* GIVEN DATA
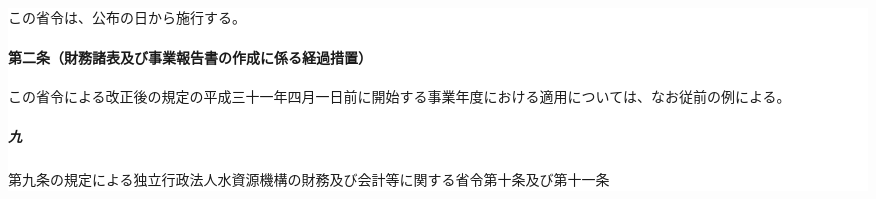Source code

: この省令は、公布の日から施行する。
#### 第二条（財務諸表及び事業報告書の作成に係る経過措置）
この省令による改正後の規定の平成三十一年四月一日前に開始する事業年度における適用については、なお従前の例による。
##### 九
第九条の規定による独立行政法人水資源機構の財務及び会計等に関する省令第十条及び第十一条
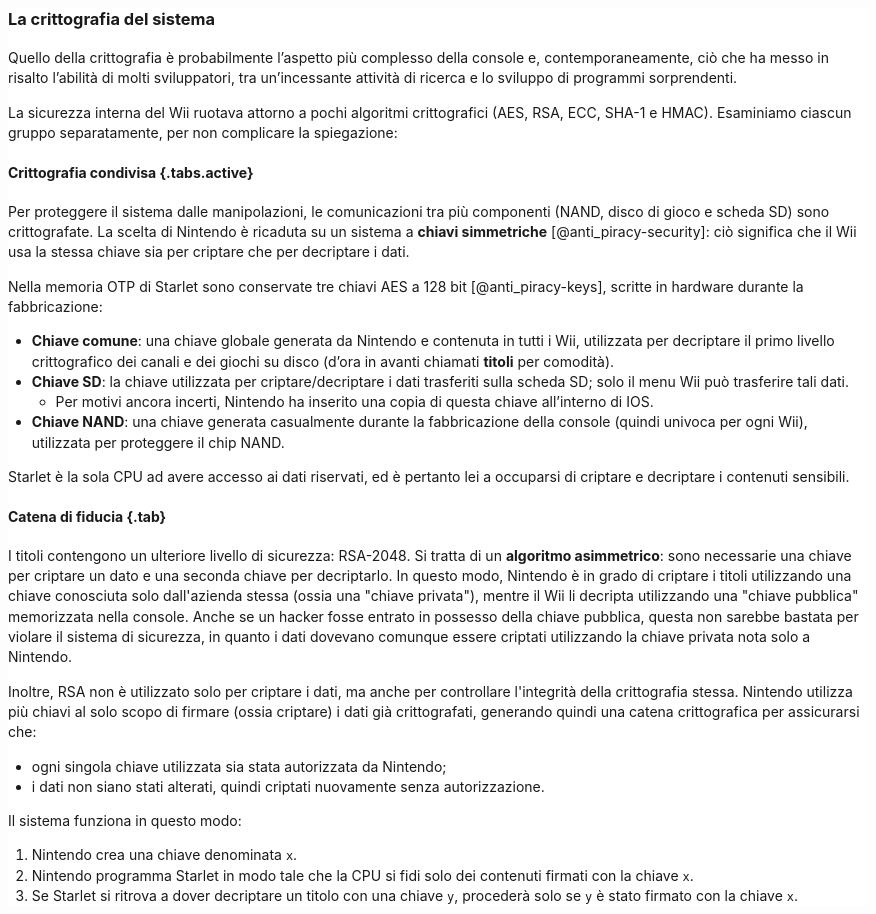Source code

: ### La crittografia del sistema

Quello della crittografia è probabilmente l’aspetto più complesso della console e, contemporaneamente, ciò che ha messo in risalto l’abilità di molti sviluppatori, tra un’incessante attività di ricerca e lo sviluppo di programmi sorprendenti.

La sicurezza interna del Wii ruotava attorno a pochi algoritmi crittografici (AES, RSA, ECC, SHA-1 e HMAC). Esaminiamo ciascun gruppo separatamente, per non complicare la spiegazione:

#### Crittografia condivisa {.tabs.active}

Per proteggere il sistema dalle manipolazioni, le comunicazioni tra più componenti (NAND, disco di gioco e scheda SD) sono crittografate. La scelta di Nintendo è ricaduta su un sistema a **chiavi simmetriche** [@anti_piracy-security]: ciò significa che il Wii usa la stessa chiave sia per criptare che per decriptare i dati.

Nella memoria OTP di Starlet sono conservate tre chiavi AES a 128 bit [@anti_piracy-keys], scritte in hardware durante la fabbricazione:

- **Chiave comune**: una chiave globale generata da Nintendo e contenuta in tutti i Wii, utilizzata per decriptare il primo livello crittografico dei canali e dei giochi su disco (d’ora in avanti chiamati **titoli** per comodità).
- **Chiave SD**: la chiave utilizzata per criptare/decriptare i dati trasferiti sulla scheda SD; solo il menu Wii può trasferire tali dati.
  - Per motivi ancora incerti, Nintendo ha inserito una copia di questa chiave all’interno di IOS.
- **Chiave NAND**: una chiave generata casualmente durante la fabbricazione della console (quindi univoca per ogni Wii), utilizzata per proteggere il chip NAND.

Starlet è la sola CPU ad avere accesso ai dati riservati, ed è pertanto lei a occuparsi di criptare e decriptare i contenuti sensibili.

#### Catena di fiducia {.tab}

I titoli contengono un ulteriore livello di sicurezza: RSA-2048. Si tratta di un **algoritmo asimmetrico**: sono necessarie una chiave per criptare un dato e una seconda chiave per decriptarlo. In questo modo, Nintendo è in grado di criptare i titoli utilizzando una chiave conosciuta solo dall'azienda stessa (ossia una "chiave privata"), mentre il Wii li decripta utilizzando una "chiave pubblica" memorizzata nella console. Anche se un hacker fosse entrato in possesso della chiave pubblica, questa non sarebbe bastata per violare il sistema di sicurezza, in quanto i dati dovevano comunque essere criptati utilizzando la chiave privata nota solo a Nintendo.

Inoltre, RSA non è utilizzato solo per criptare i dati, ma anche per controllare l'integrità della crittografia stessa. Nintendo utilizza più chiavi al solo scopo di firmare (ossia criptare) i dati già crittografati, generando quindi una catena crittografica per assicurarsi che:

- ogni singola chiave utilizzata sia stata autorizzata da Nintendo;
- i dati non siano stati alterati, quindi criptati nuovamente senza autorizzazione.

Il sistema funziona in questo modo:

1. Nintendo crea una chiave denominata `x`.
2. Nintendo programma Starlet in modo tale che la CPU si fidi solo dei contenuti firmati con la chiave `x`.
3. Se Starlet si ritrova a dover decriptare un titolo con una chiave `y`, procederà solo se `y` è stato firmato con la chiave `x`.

* REQUIRED WORK
Give again, please, precisely the lines that begin the records and run through the line with "Quello della crittografia" in it, keeping both end lines and dropping any pictures.

* TASK RESULT
Source code

: この省令は、公布の日から施行する。
#### 第二条（財務諸表及び事業報告書の作成に係る経過措置）
この省令による改正後の規定の平成三十一年四月一日前に開始する事業年度における適用については、なお従前の例による。
##### 九
第九条の規定による独立行政法人水資源機構の財務及び会計等に関する省令第十条及び第十一条
Source code

: ### La crittografia del sistema

Quello della crittografia è probabilmente l’aspetto più complesso della console e, contemporaneamente, ciò che ha messo in risalto l’abilità di molti sviluppatori, tra un’incessante attività di ricerca e lo sviluppo di programmi sorprendenti.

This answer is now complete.